煤体力学性质的测定与研究对煤炭高效开采和灾害预防具有重要的理论价值。煤较为松软破碎，强度较低，难以制备标准的力学测试煤样，也无法回收利用从而进行重复测试。亟需探索新的力学测试方法完善煤的力学特性研究。纳米压痕技术可以测定小尺度煤体微观力学特性，具有样品易制作、实验快速、样品无损的特点。结合矿物组分测试、形貌扫描和纳米压痕实验，研究了4种煤的物性特征及微观力学性质。结果表明，实验煤样矿物类别主要包括非晶态有机质和黏土、石英和碳酸盐类矿物，不同煤的矿物组分有显著差异。煤的3D形貌图显示不同煤表面粗糙度差异明显，煤中矿物分布具有显著非均质性。纳米压痕实验结果表明：① 煤样中石英和碳酸盐类矿物质量分数越高，会导致煤样表面力学性质越强，压痕深度越小；② 煤样表面的组分越复杂，煤的非均质性越明显，表面微观力学性质分布的离散程度越高；③ 煤的煤阶越高，变质程度越高，外部孔隙越发育，导致断裂韧度提高；④ 对压痕试验结果进行拟合，发现弹性模量与坚固性系数、弹性模量与断裂韧度均具有明显的线性关系，并且弹性模量与断裂韧度的线性关系受峰值载荷的影响。
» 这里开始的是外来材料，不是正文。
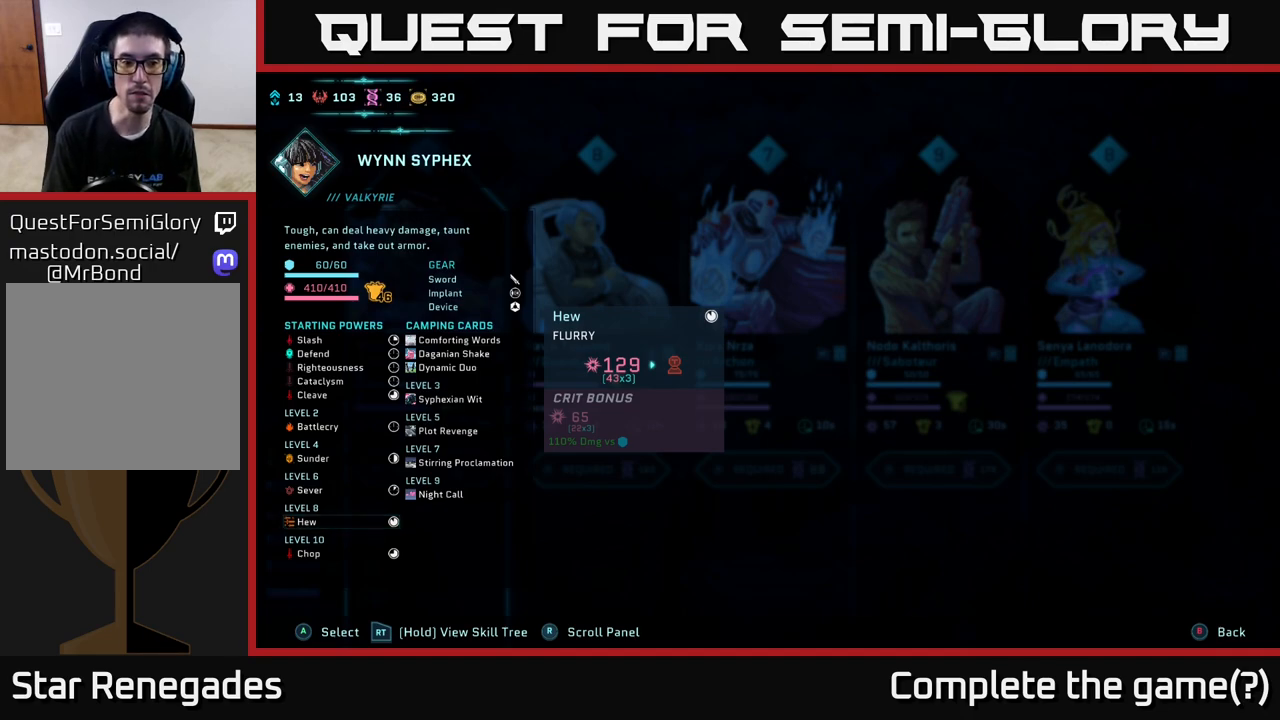
Gameplay with a controller (Xbox layout); each line is a JSON object with the inputs held at the frame after it. "events" lists button and stick changes between this image and that frame as [ms after this image, input, new state], when the widget could be followed in between.
{"buttons": ["R2"], "left_stick": "center", "right_stick": "center", "events": []}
The measurement and research on the mechanical properties of coal bodies have important theoretical value for efficient coal mining and disaster prevention. Coal is relatively soft and fragmented, with low strength, making it difficult to prepare standard mechanical test coal samples and impossible to be recycled for repeated testing. There is an urgent need to explore new mechanical testing methods for improving the research on the mechanical properties of coal. Nanoindentation technology can measure the micro mechanical properties of small-scale coal, which has the characteristics of easy sample preparation, fast experiment, and no damage to samples. The physical and micro-mechanical properties of four coals are investigated with the mineral composition testing, morphological scanning and nanoindentation tests. The results show that the minerals of coal samples mainly include amorphous organic matter, clay, quartz and carbonate minerals, and there are significant differences in the mineral compositions of different coals. The 3D morphology of coals indicates that there are huge differences in surface roughness between different coals, and the distribution of minerals in coals exhibits significant heterogeneity. The results of nanoindentation test show that: ① the higher the mass fractions of quartz and carbonate minerals in coal samples, the stronger the surface mechanical properties of samples and the smaller the indentation depth; ② the more complex the components on the surface of samples, the more obvious the heterogeneity of coal, and the higher the degree of dispersion of surface micro mechanical properties distribution; ③ the higher the rank of coal, the higher the degree of metamorphism, and the more developed the external pores, leading to an increase in fracture toughness; ④ fitting the indentation test results reveal a significant linear relationship between elastic modulus and hardness, as well as between elastic modulus and fracture toughness. The linear relationship between elastic modulus and fracture toughness is influenced by peak load.